Paulo não inventou Jesus, mas inventou o cristianismo. Inventou a religião que conhecemos hoje, tirou a mensagem judaica apocalíptica de Jesus, traduziu-a em categorias gregas, removeu a Torá, adicionou a teologia da substituição expiatória, abriu aos gentios sem restrições, e construiu uma estrutura institucional que sobreviveu dois mil anos. Foi um gênio teológico, mas Jesus, o judeu da galiléia, provavelmente não reconheceria a religião que existe hoje em nome dele.

O cristianismo original, o cristianismo de Tiago, Pedro e dos irmãos de Jesus, era uma seita judaica messiânica que esperava o regresso iminente do Messias. Não tinha trindade, não tinha encarnação, não tinha pecado original, tinha um Jesus humano, profeta, mestre e mártir. Esse cristianismo morreu com a queda do templo em 70 depois de Cristo.

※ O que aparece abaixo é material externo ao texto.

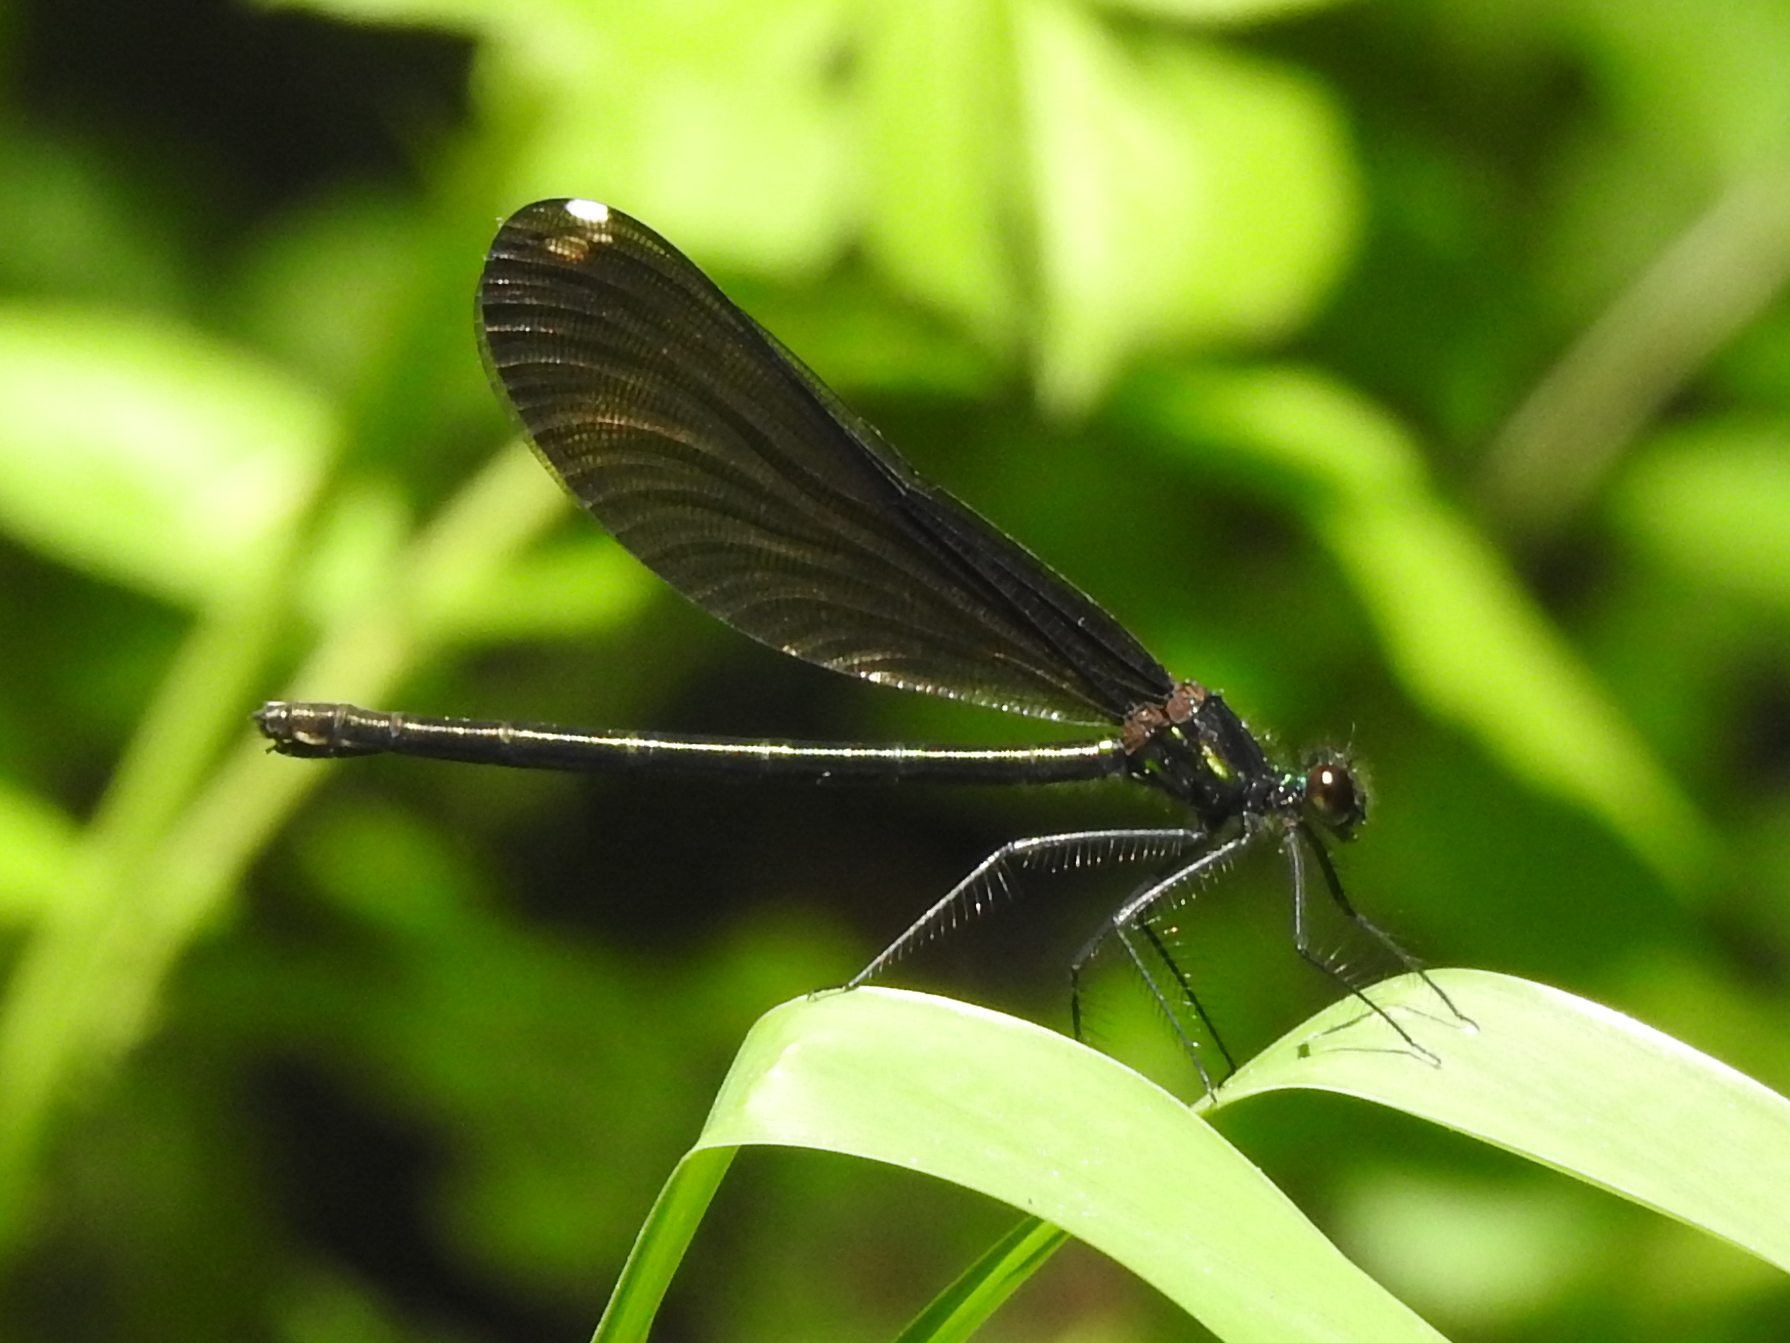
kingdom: Animalia
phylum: Arthropoda
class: Insecta
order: Odonata
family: Calopterygidae
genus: Calopteryx
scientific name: Calopteryx maculata
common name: Ebony jewelwing
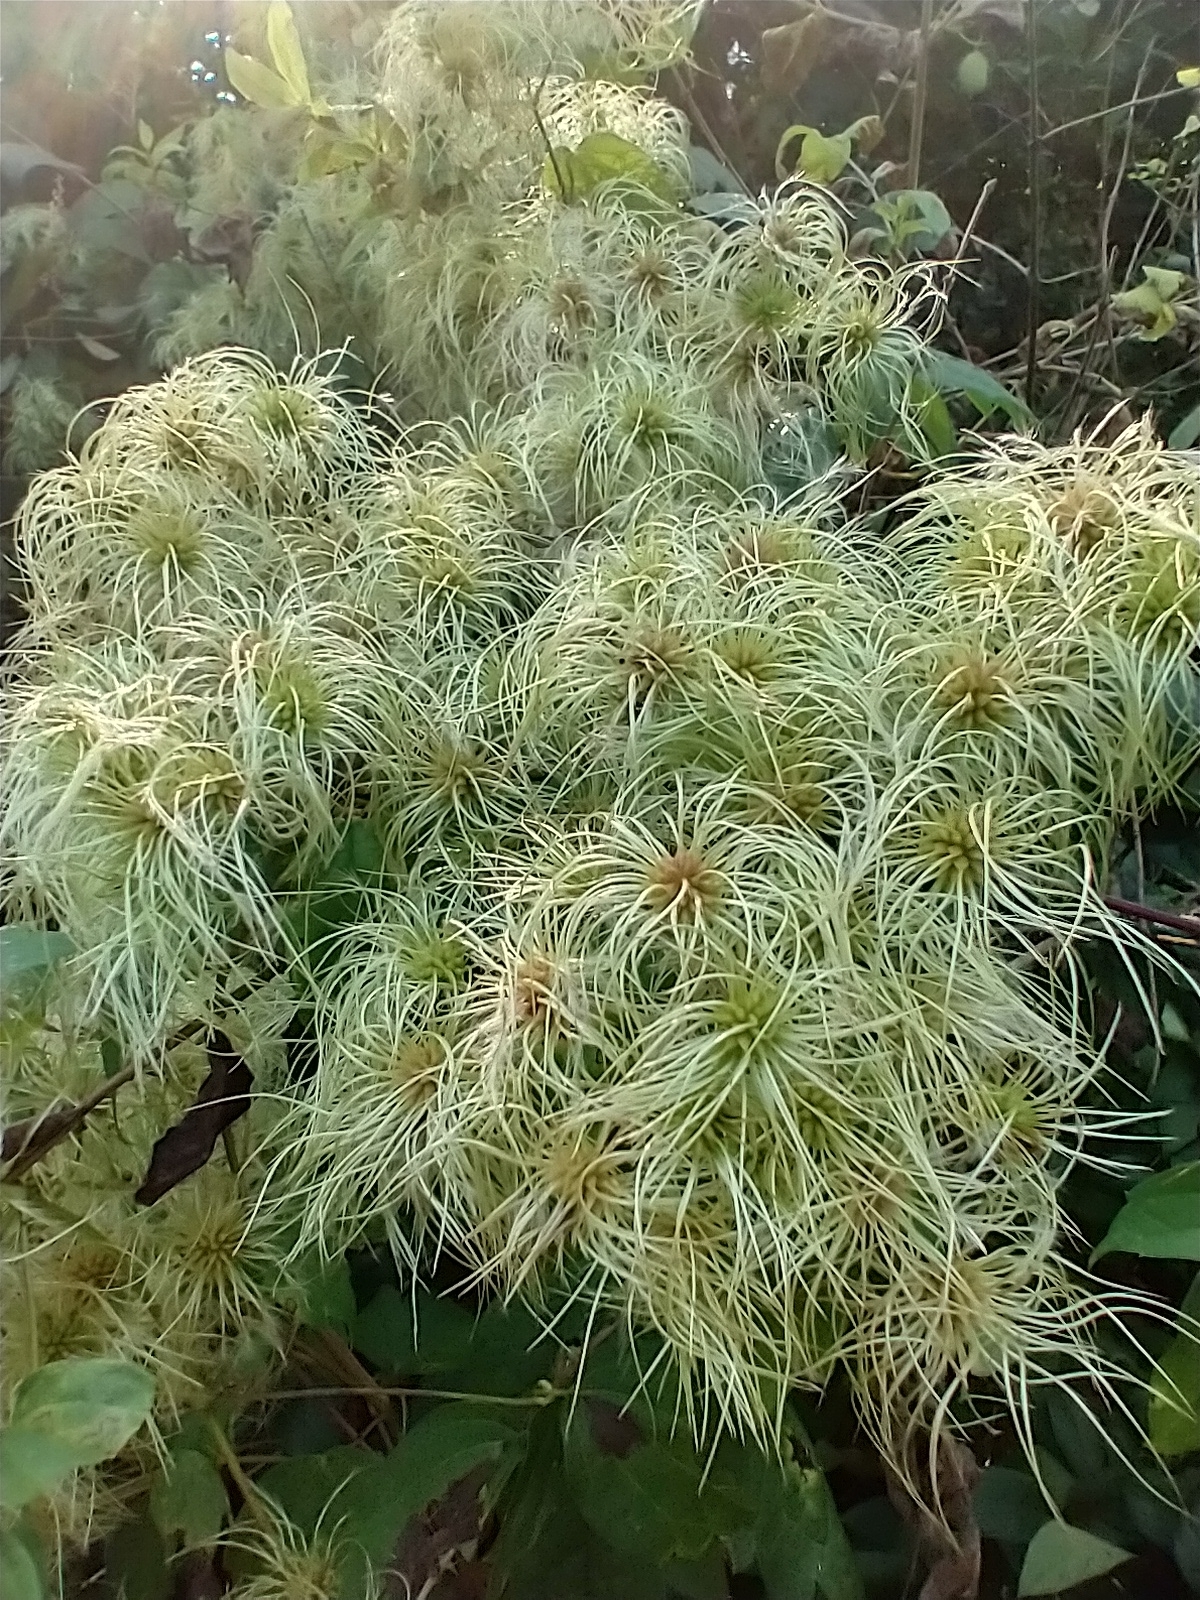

O que sobreviveu foi a versão de Paulo, simplificada, universalizada, perfeitamente adaptada ao mundo greco-romano. Tu agora podes escolher o que fazer com este conhecimento. Podes continuar a praticar o cristianismo paulino e perceber que estás a fazer uma escolha consciente.

Podes investigar as comunidades judaico-cristãs originais e tentar perceber o que Jesus realmente ensinava. Podes ler a carta de Tiago com olhos novos. Podes estudar o Evangelho de Tomé, descoberto em Nag Hammadi, que muitos acadêmicos consideram preservar palavras autênticas do Jesus histórico.